ASSIGNED TASK: Render the lines in the records below, from the line holding "Show more results" through the line holding "women, many of", inclusive, as a Markdown table with the columns Row and Text. Give each line a row number and leave out blank lines.

TASK INPUT:
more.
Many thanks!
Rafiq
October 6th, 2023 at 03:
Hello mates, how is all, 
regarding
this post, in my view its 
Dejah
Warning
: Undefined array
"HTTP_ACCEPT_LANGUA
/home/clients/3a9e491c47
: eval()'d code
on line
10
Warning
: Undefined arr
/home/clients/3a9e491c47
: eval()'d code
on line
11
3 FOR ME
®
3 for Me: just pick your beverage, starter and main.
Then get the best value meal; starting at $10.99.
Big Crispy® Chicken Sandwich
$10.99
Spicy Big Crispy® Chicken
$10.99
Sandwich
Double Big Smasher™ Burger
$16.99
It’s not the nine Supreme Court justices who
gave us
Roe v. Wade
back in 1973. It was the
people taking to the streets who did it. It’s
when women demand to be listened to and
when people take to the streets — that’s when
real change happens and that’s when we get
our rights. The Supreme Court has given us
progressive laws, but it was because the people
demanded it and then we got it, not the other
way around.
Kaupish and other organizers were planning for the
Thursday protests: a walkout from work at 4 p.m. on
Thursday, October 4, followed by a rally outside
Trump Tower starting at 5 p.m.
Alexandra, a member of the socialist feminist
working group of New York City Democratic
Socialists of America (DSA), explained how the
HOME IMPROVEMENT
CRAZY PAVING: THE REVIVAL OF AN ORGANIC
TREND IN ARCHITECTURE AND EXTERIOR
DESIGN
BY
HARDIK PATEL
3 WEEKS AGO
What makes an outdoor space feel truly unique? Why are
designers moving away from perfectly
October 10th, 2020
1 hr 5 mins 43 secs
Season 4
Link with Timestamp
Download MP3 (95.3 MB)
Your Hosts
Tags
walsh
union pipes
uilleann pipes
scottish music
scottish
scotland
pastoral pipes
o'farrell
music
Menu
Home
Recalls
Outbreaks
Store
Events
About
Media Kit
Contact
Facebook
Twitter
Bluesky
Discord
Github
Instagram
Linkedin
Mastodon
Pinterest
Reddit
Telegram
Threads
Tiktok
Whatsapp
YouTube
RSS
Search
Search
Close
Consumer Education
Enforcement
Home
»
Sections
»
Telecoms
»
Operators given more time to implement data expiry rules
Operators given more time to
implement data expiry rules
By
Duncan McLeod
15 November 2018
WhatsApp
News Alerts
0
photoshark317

* * *

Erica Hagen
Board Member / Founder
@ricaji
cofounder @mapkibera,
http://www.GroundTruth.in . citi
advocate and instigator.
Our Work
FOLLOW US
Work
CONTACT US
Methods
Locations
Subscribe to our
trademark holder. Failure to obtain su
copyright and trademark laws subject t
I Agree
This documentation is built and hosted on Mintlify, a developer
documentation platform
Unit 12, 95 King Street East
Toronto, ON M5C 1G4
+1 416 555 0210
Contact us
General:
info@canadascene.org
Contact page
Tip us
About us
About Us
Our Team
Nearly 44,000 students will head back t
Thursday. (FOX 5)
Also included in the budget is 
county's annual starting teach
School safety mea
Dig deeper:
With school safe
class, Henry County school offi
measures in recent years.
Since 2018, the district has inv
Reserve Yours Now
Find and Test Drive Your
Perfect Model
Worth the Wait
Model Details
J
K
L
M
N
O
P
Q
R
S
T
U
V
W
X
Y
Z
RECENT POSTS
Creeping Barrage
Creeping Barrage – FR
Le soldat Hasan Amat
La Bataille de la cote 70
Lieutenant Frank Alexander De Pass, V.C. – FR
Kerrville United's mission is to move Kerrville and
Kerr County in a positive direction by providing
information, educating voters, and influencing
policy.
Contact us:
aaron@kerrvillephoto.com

--

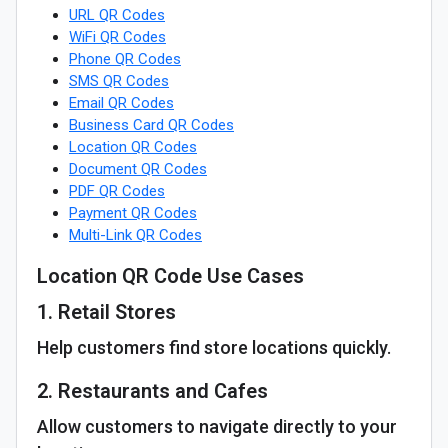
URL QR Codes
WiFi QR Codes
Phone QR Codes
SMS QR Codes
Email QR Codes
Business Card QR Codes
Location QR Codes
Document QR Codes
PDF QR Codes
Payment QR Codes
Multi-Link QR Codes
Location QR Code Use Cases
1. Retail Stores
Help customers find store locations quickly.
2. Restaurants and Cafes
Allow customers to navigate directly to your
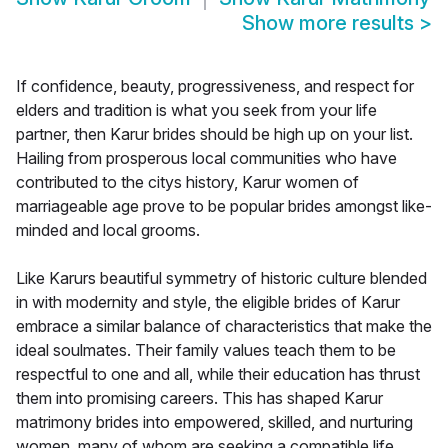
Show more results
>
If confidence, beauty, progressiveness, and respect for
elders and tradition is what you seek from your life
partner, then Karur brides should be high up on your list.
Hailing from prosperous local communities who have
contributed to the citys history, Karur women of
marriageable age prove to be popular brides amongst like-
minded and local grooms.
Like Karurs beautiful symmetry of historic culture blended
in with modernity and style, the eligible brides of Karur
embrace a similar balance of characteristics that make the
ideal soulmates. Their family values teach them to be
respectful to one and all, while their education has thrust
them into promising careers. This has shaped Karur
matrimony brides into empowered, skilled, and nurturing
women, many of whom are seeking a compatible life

WRITTEN RESPONSE:
| Row | Text |
|---|---|
| 1 | Show more results |
| 2 | > |
| 3 | If confidence, beauty, progressiveness, and respect for |
| 4 | elders and tradition is what you seek from your life |
| 5 | partner, then Karur brides should be high up on your list. |
| 6 | Hailing from prosperous local communities who have |
| 7 | contributed to the citys history, Karur women of |
| 8 | marriageable age prove to be popular brides amongst like- |
| 9 | minded and local grooms. |
| 10 | Like Karurs beautiful symmetry of historic culture blended |
| 11 | in with modernity and style, the eligible brides of Karur |
| 12 | embrace a similar balance of characteristics that make the |
| 13 | ideal soulmates. Their family values teach them to be |
| 14 | respectful to one and all, while their education has thrust |
| 15 | them into promising careers. This has shaped Karur |
| 16 | matrimony brides into empowered, skilled, and nurturing |
| 17 | women, many of whom are seeking a compatible life |